SALVE Alireza Davoodnejad avoids easy resolutions in his critique of class and gender injustice. |
In an episode in Mohammad Rasoulof's weird and wonderful THE WHITE MEADOWS (2009; January 29 at 3 pm) - one of the best entries in this year's Boston Festival of Films from Iran, at the Museum of Fine Arts - an artist is buried up to his neck in salt for painting the sea red. When the authorities demand that he paint the sea blue instead, he refuses. Burying him doesn't change his mind, so they dig him up and waterboard him. Then they force him to climb a ladder erected in the surf and order him to stare at the sun. As a last resort, they pour monkey urine into his eyes. Finally, he's taken away and shackled to the stark white beach of a prison island.
Rasoulof must have had a foreboding of his own fate.
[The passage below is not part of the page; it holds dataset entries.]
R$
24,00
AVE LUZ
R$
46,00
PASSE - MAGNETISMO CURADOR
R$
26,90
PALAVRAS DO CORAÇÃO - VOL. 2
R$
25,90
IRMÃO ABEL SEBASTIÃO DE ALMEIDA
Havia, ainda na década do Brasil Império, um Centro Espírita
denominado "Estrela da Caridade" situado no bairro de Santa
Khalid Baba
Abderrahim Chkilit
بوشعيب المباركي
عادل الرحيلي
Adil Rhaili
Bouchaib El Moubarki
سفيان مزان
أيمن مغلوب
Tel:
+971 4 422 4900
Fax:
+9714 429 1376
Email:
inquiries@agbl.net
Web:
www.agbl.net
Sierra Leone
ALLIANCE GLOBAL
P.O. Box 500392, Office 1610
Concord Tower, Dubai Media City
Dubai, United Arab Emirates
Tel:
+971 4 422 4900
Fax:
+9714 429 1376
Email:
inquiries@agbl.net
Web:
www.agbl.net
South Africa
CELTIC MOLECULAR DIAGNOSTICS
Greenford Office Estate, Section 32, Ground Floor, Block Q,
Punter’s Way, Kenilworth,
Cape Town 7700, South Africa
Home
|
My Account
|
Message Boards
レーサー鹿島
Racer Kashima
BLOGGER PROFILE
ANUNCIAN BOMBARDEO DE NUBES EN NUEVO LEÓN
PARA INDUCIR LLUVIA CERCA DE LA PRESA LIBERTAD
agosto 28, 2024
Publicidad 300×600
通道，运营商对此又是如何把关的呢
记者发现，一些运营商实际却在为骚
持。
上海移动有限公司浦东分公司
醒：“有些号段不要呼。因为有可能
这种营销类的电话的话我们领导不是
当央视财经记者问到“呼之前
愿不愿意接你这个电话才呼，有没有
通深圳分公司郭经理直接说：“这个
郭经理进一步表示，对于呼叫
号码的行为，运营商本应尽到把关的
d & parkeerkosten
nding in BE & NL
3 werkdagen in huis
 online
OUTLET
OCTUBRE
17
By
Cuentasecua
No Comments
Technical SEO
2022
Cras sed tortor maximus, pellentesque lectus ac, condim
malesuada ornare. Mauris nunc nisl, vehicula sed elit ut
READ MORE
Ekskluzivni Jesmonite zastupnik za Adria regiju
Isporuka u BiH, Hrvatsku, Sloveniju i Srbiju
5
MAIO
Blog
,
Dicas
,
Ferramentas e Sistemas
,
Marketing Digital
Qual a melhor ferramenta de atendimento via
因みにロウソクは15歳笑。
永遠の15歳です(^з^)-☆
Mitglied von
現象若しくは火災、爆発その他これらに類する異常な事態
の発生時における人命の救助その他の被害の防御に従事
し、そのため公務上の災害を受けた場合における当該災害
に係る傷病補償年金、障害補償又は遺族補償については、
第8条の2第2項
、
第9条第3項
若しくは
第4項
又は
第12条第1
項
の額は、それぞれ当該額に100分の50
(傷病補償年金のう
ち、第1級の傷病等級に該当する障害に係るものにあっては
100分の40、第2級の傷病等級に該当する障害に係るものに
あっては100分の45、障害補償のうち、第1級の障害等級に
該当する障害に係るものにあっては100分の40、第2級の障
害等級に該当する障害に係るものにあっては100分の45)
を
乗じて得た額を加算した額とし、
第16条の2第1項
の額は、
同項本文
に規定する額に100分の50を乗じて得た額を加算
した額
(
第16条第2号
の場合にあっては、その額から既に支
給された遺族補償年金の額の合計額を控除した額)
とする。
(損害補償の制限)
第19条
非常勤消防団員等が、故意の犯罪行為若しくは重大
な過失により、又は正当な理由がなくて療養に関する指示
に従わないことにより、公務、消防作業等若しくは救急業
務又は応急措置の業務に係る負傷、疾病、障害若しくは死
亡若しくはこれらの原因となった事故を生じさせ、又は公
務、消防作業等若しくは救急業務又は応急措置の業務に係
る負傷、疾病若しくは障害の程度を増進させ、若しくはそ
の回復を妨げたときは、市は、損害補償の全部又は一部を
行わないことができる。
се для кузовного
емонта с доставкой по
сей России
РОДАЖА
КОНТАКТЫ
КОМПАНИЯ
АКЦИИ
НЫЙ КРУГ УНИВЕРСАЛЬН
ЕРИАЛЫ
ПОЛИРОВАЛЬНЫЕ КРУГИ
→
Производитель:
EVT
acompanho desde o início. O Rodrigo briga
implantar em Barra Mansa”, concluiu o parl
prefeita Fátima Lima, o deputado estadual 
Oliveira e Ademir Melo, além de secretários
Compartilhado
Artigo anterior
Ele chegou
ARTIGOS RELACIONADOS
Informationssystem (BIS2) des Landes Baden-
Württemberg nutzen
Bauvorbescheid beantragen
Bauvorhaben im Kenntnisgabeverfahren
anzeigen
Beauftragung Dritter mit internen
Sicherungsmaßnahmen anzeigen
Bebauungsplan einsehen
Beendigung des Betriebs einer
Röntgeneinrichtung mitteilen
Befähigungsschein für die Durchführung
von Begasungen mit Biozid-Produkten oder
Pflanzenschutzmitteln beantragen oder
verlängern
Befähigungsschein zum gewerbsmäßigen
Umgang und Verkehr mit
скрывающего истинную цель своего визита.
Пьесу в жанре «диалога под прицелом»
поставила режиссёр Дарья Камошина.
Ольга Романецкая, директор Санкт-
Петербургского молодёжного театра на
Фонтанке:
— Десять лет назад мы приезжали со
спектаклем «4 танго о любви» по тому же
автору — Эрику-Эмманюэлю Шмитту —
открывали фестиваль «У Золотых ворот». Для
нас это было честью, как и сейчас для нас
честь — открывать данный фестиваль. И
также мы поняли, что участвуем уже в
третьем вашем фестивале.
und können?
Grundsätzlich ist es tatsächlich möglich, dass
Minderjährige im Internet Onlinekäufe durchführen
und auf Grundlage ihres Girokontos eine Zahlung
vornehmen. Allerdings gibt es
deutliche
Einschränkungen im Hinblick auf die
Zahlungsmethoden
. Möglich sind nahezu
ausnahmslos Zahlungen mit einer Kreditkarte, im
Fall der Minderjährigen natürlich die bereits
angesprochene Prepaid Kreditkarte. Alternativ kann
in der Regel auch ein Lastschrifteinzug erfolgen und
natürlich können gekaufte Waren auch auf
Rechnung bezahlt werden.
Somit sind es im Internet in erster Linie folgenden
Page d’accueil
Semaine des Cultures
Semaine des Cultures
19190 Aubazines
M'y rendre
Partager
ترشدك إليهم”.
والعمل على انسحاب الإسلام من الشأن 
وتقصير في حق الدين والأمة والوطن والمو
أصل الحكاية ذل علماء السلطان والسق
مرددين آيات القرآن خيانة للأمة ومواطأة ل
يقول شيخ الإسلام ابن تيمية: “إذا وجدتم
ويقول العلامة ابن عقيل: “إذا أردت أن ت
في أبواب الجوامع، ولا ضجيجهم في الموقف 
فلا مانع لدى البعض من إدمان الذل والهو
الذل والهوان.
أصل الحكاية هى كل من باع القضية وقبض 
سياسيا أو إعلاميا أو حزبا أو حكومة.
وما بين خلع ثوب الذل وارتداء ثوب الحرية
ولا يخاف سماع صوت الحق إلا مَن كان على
Last month, he and Jafar Panahi - the renowned director of The White Balloon, The Circle, Crimson Gold, and Off Side, and also the editor of Rosoulof's film - were found guilty of similar artistic intransigence by an Iranian court. They were sentenced to six years in prison and banned from making movies for 20 years - which in essence means the end of their careers.
The loss to the world of Panahi's potential work is incalculable. And what we lose with Rasoulof's future output can be seen in the searing visionary beauty of Meadows, a dreamlike allegory of Dante-esque intensity and Beckett-like absurdity. Rahmat, an aloof and mournful functionary of some sort, paddles his boat from one barren island to another in a brackish sea gathering the tears of the desperate and mourning individuals who live there. For what purpose? No one seems to know, but they all hope that his task might somehow ease their pain, might restore greenery, hope, and sweet water to their world. A youth seeking his father and the ill-fated artist described above join Rahmat on his journey, and they encounter various surreal horrors, which grow in intensity into something approaching the prophetic and visionary.
Does the tear gatherer stand for holy men who are sops for the powers that be? Is he a stand-in for artists who collaborate with the system? Whatever the case, he's not unlike Ali, the cab driver in Fardin Saheb Zamani's THERE ARE THINGS YOU DON'T KNOW (2009; January 28 at 8 pm + January 29 at 1 pm). Himself a former political idealist who has lost hope and withdrawn from the world, Ali finds himself a grudging confessor for his motley fares, all of whom seem as disillusioned, alienated, and hopeless as himself.
Paralyzed by fear and apathy, everyone is waiting for something to happen to change the stagnant status quo. Perhaps it will be the earthquake some psychic has predicted will level Tehran in 10 days. Meanwhile, Ali has been assigned to pick up a regular customer every evening — a quirky, pretty, funny mystery woman who seems as if she might be his cup of tea. An unlikely combination of Taxi Driver (which is overtly alluded to) and Brief Encounter (which is not), Zamani's debut film stirs with subterranean significance and, rare for an Iranian movie, sexual frisson.